Dr Alfred Dawes | Looking below the surface of crime and sugar
A generation ago, the Jamaican healthcare system struggled with and defeated the scourge of infectious diseases.
With one of the most efficient vaccination and public-health programmes the world has ever seen, this tiny nation eradicated polio, malaria, and other infectious diseases that, to this day, affect developed countries.
But now, Jamaica faces new challenges. With an ageing population and the rise in violent crime, we now have to contend with intentional injuries and chronic non-communicable diseases (CNCDs) such as diabetes and hypertension as the greatest burdens on the healthcare system.
Only this time around, there is no Rockefeller Foundation to fund public-health campaigns. We are left to solve our problems ourselves, as no country has the formula as to how to solve the CNCDs problem, and violent crime is a symptom of a sick society.
Unfortunately, the response to both issues leaves much to be desired.
TO FIX HEALTH, WE MUST FIX CRIME
Crime costs the country billions of dollars annually in lost productivity, deterred investments, as well as in the treatment of the victims of violent crime and those denied treatment because of the prioritising of these victims.
The solution of the crime problem is the business of anyone concerned about the state of healthcare. If we don't, and we continue along this path, then all our gains will be wiped out and the healthcare system will never develop. All the talk of medical tourism will be moot. Waiting-time initiatives will fail, and surgery waiting lists will stretch into the next decade.
Unless the decline in values and morals is addressed, we will never see the end of the attacks on medical personnel and the low morale they carry with them to work daily. To fix health, we must fix crime.
As with every reaction, the go-to plan for crime is a surge in operational activity of the Jamaica Constabulary Force. Not a focus on intelligence to find out who is sending the guns and who is receiving them, but to issue a press release as soon as the guns are found with not one arrest made.
We are used to hearing of curfews, searches and raids, and now the removal of tints from taxis, but nothing about strengthening the judicial system so those caught have a better chance of being tried expeditiously and brought to justice.
We continue to debate the successes of the Independent Commission of Investigations, while police officers are afraid to tackle criminals, lest they be caught up in a five-year investigation with no chance of promotion, and out-of-pocket legal fees until a decision is made on their fate. We simply cannot focus our energies on the roots of the issues but are content with approaches to the symptoms.
AS IT IS WITH CRIME, SO IT IS WITH CNCDS
The root of the chronic non-communicable diseases epidemic is obesity. Diseases such as diabetes, hypertension, and their endpoints of heart attacks, kidney failure, and strokes are linked to obesity. To solve these problems we must solve the obesity crisis.
If you asked me why someone is wealthy and I told you he earns more money than he spends, you would probably label me an idiot. So why is it that when you are told that people are overweight and obese because they consume more calories than they burn, you don't question it further?
That armchair logic at first makes sense. But if this is so, then all you have to do is to cut back on calories and walk a little more and reverse the caloric balance and the pounds will magically disappear.

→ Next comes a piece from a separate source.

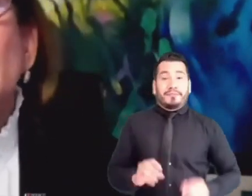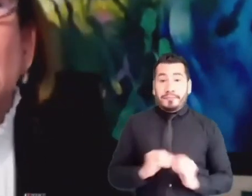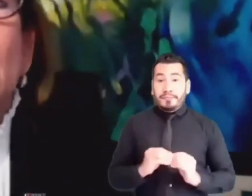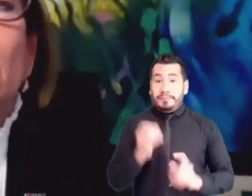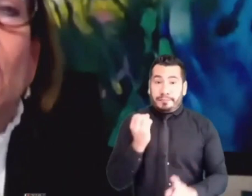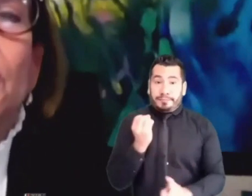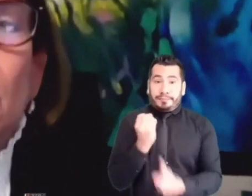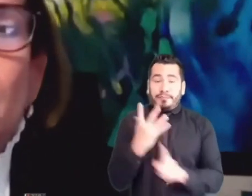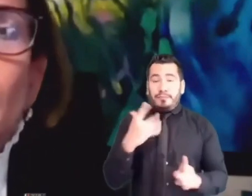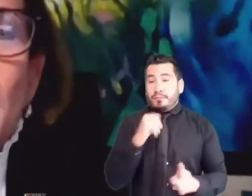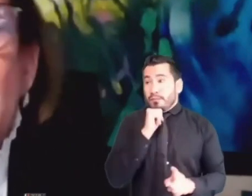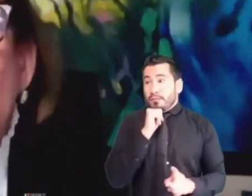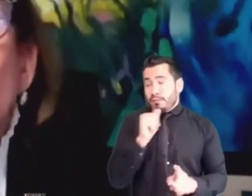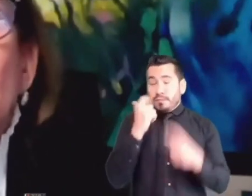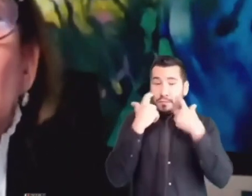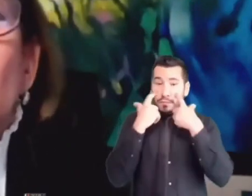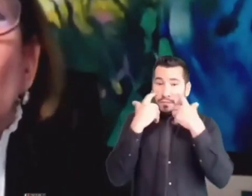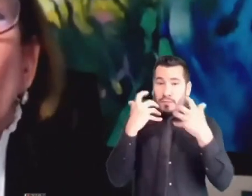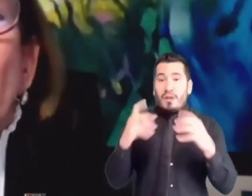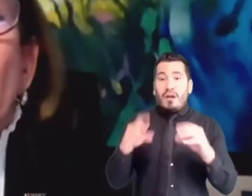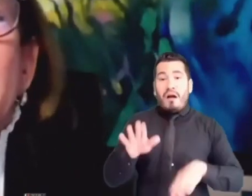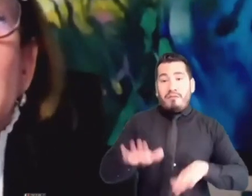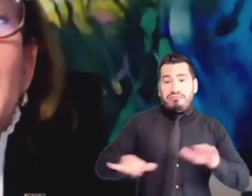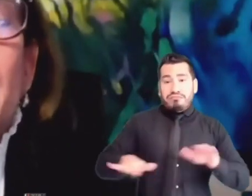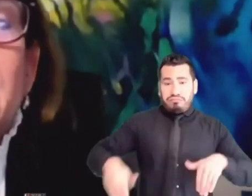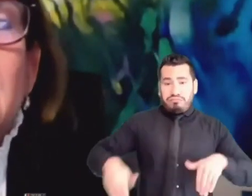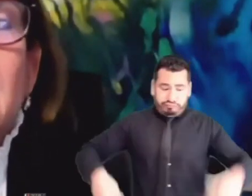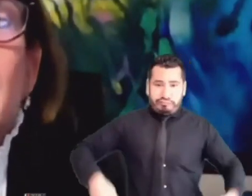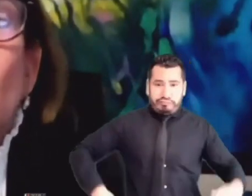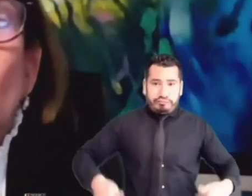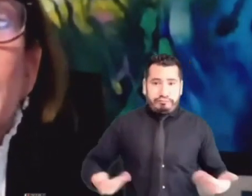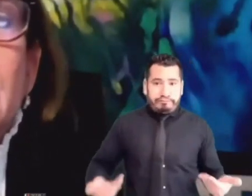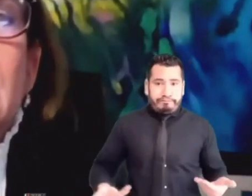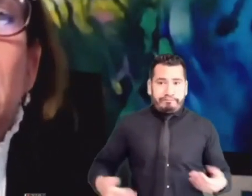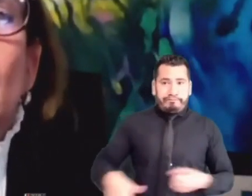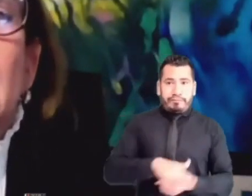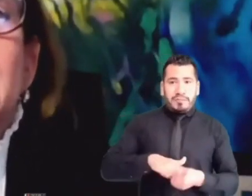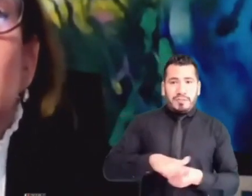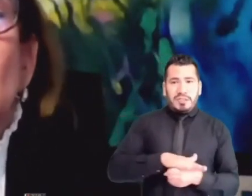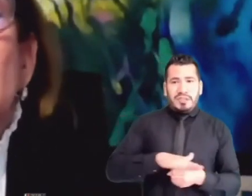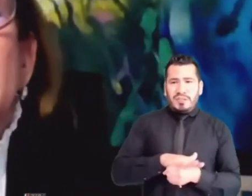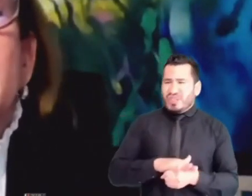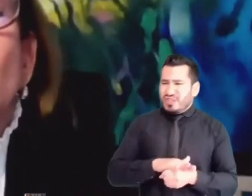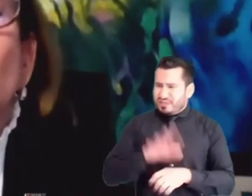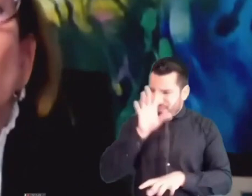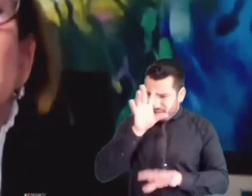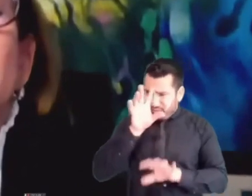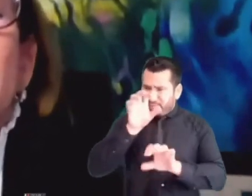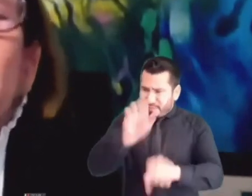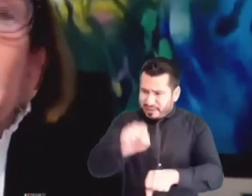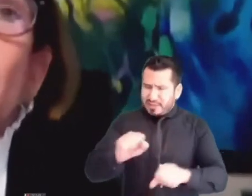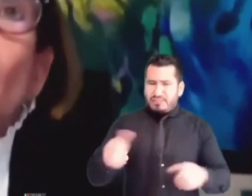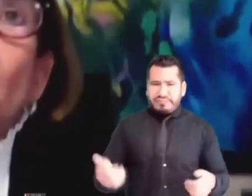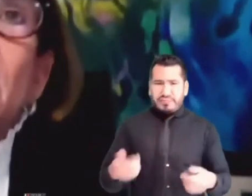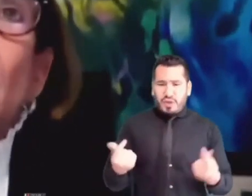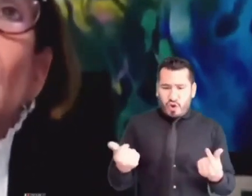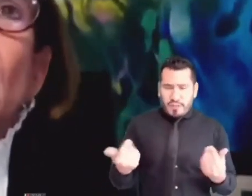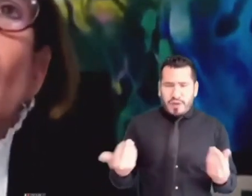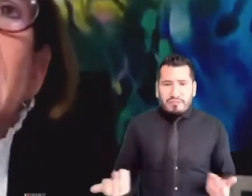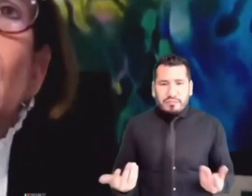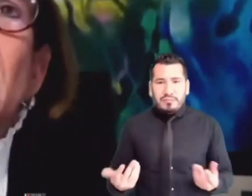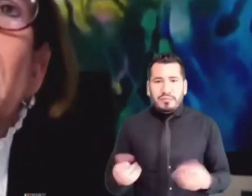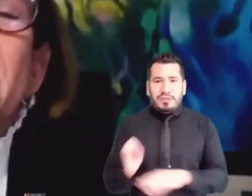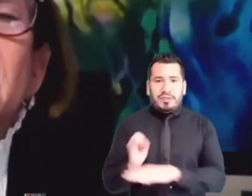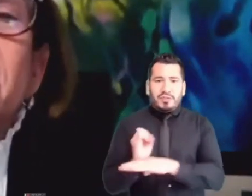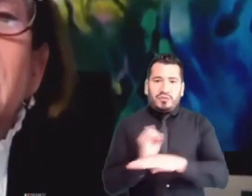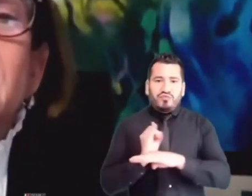aún los actos de corrupción por lo general comprometen la capacidad económica y organizacional de las instituciones para cumplir con algunas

For those who are struggling to lose weight, sometimes eating less than skinny persons, they know this logic is clearly false. Yet, we still tell obese persons to eat less and exercise more and they will lose weight.
We have not looked at why persons are not getting in more physical activity and where they're getting their calories from. That is why we have an obesity epidemic.
SAME UNSCIENTIFIC ARMCHAIR LOGIC
The leaders of the Caribbean recently held high-level talks on combating obesity and lifestyle diseases. Unfortunately, all that came out of the meeting was the same unscientific armchair logic that called for taxes on sugary drinks. Where is the evidence that sugary drinks are the cause of the obesity epidemic? And if they are, where was it ever demonstrated that a tax on sugary drinks will cut consumption and lead to a reversal of the epidemic?
Instead of probing deeply why persons end up with caloric imbalance and consume more than they burn, thus getting to a point where reversing their habits alone cannot help, the commitments coming out of the meetings reinforced the thinking that fat equals more calories in than calories burnt.
Why do persons eat more than they burn? How do they eat more than they burn? What are the sources of these excess calories?
Many of my patients ate no junk food or drank sodas, but they reached a point where they need surgery for weight loss. Approximately 18 per cent of Jamaicans live below the poverty line. Yet there are the poor who suffer from obesity. Did they get that way by eating out too much, or is it our traditional high-carbohydrate diet?
Until we start to look at these issues below the surface and ask the right questions, we will never solve the problems of crime and chronic diseases.
A paradigm shift is needed in how we, as a nation, address the threats to our society. If we don't, then the downward spiral will not only affect health and security, but will bring this country to her knees.